- Job
Look through the lines below and extract any with the word "인터넷을".

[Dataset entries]

┄┄┄┄┄┄┄┄┄┄┄┄┄┄┄┄┄┄┄┄

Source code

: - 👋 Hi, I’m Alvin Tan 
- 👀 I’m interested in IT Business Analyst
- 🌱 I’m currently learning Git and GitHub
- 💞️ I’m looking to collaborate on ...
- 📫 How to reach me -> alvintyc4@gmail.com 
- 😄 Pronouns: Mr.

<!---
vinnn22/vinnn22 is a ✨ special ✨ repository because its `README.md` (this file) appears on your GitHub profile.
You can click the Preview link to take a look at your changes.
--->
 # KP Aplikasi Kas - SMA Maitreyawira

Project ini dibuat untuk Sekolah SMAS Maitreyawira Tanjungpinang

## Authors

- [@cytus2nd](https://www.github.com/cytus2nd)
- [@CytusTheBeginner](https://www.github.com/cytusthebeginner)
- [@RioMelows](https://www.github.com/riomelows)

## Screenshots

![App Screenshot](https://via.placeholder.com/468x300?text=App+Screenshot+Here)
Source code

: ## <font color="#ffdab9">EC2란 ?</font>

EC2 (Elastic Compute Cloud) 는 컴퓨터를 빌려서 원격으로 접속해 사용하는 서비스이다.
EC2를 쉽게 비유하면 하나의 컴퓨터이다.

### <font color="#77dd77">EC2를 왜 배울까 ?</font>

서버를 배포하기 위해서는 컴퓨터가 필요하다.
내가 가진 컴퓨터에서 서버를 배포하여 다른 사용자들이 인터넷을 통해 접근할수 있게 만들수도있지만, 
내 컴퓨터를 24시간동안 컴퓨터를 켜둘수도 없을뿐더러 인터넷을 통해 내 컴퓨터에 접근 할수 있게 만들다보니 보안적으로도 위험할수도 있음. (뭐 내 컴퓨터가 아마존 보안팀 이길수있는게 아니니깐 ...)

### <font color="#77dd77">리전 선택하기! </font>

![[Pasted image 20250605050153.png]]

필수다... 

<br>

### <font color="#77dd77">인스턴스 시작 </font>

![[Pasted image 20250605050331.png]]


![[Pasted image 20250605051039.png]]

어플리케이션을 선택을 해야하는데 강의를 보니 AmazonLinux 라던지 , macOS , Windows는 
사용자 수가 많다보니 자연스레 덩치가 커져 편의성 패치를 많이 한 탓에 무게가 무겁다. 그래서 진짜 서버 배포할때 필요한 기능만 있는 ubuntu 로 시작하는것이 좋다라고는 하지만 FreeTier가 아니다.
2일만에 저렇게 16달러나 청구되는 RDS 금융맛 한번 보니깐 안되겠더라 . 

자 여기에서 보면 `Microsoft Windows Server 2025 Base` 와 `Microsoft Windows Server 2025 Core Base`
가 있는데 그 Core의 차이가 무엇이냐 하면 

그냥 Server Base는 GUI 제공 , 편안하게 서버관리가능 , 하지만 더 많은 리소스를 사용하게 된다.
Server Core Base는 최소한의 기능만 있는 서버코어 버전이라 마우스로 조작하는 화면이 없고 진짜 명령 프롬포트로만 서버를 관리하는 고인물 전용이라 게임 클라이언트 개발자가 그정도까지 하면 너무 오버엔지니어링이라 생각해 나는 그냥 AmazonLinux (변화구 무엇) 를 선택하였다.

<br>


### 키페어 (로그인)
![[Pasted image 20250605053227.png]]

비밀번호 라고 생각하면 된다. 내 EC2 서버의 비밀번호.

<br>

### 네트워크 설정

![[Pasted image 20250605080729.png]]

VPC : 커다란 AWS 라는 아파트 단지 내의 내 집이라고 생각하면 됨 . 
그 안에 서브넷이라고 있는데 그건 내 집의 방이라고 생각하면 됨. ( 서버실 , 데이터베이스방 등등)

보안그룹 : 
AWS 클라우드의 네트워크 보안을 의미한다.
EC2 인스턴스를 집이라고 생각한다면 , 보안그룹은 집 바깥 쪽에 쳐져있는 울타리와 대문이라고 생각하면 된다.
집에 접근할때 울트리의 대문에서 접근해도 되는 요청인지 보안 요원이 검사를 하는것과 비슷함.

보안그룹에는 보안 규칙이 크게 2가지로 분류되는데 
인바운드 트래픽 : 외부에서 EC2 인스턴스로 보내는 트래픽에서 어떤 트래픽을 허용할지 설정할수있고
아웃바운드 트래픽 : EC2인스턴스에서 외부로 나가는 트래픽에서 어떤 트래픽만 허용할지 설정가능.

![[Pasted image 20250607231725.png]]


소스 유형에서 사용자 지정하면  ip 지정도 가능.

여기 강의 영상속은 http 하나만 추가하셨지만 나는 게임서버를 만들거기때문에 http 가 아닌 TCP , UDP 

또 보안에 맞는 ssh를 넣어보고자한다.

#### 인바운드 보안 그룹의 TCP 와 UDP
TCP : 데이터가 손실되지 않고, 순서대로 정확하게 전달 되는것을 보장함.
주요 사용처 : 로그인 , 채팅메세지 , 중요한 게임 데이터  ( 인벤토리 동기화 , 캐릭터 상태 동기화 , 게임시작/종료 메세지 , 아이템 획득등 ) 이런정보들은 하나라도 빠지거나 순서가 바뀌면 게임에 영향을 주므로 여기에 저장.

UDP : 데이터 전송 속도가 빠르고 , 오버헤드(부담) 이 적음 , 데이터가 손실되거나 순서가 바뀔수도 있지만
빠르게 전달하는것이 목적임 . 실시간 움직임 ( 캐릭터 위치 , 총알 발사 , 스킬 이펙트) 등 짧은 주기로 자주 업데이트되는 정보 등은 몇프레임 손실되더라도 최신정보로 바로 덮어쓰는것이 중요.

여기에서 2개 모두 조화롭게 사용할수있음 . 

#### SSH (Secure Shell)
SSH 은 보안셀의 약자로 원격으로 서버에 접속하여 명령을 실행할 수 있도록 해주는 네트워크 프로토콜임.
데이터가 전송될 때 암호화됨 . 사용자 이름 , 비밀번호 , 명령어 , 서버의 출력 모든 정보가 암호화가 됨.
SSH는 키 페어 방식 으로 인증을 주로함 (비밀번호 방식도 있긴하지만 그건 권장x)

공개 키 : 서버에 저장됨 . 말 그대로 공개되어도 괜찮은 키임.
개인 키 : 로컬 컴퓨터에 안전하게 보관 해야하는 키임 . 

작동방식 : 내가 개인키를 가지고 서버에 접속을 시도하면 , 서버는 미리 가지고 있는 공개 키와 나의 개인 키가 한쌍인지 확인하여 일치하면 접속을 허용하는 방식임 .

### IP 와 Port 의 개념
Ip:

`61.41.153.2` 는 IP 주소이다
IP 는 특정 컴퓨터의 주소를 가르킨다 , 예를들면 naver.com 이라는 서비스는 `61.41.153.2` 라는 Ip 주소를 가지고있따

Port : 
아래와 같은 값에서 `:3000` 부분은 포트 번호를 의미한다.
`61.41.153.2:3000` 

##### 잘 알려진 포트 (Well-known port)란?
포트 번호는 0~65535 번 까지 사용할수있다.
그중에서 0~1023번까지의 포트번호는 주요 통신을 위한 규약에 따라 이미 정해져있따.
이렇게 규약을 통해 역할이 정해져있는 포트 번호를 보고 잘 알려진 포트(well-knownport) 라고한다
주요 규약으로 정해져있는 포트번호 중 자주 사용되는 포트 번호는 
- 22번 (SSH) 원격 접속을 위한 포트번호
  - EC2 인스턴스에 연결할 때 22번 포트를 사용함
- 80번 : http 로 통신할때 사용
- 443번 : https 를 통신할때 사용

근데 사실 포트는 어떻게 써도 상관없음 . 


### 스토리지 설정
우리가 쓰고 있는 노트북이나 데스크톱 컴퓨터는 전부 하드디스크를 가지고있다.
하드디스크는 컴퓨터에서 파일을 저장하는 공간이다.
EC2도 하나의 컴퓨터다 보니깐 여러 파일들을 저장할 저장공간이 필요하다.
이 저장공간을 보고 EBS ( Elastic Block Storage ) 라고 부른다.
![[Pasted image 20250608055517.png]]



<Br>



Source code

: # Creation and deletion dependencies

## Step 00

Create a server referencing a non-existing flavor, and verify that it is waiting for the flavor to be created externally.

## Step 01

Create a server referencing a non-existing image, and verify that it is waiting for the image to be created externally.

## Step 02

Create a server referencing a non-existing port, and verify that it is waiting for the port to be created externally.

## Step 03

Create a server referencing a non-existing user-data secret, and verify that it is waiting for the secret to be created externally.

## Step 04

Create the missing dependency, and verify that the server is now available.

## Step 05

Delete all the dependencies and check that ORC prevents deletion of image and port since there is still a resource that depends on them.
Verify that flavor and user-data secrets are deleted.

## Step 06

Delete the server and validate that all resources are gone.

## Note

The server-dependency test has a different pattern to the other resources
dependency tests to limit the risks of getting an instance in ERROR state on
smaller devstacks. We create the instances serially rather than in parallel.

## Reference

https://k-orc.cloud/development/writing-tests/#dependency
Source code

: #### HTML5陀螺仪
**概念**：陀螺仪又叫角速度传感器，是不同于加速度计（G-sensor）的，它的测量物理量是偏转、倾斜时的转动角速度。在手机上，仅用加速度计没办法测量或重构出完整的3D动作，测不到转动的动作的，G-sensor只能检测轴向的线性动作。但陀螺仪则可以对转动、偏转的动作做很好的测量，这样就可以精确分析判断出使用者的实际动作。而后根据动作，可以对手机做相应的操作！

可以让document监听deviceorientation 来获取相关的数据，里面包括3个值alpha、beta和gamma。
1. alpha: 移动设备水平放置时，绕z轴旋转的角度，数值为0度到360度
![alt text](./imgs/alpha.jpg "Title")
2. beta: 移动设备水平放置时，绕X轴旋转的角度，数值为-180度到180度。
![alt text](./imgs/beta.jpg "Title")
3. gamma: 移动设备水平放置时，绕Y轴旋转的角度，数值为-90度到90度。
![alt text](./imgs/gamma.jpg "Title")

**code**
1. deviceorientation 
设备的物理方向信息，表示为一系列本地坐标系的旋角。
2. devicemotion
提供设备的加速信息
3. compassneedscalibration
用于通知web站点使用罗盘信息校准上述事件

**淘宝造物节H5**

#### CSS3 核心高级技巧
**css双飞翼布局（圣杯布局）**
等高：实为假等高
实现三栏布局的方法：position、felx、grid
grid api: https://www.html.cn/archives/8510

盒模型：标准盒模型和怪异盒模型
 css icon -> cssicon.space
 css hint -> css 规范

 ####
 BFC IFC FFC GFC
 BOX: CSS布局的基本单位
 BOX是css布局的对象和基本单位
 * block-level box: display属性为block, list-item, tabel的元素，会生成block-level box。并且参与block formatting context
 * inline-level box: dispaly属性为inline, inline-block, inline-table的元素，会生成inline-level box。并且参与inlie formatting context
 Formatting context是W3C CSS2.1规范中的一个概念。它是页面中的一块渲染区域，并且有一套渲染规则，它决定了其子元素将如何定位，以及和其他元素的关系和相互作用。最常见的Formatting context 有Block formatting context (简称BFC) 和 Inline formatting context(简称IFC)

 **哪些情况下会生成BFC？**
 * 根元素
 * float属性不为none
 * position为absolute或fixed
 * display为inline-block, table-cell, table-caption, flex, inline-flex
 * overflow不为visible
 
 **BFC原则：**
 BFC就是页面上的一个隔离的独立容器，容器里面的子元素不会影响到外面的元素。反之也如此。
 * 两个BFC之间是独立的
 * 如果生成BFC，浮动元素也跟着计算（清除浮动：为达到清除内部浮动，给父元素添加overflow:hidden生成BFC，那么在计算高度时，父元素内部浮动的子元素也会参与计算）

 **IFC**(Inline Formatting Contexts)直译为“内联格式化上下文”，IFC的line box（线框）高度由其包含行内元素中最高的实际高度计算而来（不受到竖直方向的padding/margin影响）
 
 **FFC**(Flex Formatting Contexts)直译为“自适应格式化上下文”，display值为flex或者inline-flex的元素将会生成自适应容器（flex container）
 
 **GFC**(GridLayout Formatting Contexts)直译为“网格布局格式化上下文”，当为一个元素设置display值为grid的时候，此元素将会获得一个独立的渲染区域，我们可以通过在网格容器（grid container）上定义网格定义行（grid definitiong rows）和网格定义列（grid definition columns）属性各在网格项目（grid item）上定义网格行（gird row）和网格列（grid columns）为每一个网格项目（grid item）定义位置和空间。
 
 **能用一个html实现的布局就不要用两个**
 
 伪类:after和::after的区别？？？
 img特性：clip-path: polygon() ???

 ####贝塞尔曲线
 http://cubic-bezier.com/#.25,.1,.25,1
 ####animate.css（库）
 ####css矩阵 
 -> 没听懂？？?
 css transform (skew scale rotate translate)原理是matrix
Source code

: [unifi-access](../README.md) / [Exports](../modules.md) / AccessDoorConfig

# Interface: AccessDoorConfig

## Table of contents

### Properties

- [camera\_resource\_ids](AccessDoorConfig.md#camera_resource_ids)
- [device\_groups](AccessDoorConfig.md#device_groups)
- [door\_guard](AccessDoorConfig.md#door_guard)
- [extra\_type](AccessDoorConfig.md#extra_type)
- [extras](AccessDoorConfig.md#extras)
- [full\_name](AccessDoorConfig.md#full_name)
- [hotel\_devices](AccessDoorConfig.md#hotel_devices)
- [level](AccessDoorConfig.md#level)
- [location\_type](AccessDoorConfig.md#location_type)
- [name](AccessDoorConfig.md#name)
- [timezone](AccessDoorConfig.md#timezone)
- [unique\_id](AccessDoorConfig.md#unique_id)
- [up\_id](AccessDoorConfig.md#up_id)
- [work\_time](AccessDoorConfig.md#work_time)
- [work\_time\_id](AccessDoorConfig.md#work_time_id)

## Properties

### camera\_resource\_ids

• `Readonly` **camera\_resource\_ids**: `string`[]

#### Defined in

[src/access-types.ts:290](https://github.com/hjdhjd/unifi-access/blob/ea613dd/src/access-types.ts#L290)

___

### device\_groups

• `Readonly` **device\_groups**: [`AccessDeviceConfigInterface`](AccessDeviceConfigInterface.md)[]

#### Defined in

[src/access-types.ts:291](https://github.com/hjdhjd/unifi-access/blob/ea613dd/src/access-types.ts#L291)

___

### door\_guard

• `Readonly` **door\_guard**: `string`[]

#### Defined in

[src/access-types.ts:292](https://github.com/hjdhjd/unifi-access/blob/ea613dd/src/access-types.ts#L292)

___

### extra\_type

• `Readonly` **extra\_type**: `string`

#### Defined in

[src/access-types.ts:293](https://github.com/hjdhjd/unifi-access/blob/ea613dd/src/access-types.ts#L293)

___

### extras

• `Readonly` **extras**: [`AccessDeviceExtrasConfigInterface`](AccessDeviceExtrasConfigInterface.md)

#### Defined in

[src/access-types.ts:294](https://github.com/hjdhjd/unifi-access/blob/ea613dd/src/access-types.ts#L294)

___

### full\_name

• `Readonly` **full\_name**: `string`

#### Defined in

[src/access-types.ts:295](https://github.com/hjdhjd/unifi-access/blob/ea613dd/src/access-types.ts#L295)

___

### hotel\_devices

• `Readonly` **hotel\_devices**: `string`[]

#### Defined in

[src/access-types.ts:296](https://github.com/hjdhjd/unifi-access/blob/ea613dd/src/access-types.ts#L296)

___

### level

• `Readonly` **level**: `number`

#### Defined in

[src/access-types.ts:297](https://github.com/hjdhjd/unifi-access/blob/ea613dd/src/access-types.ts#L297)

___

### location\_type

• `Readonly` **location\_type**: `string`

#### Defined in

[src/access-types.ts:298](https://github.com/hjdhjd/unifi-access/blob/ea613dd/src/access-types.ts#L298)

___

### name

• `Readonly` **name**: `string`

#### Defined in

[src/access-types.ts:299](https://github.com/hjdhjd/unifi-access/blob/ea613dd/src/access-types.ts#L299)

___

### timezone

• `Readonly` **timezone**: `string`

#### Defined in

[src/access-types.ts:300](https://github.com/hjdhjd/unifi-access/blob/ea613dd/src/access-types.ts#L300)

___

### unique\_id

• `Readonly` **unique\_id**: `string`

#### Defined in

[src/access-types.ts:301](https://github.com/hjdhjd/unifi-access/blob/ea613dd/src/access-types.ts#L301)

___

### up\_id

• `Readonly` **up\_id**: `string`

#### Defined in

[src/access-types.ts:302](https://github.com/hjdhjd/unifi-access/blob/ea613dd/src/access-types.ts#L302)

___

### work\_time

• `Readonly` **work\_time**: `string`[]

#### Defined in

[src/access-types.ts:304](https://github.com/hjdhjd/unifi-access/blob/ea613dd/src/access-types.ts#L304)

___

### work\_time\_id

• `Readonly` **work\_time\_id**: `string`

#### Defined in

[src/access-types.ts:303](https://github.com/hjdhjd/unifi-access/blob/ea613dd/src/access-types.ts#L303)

┄┄┄┄┄┄┄┄┄┄┄┄┄┄┄┄┄┄┄┄

- Result of the exercise
내가 가진 컴퓨터에서 서버를 배포하여 다른 사용자들이 인터넷을 통해 접근할수 있게 만들수도있지만, 
내 컴퓨터를 24시간동안 컴퓨터를 켜둘수도 없을뿐더러 인터넷을 통해 내 컴퓨터에 접근 할수 있게 만들다보니 보안적으로도 위험할수도 있음. (뭐 내 컴퓨터가 아마존 보안팀 이길수있는게 아니니깐 ...)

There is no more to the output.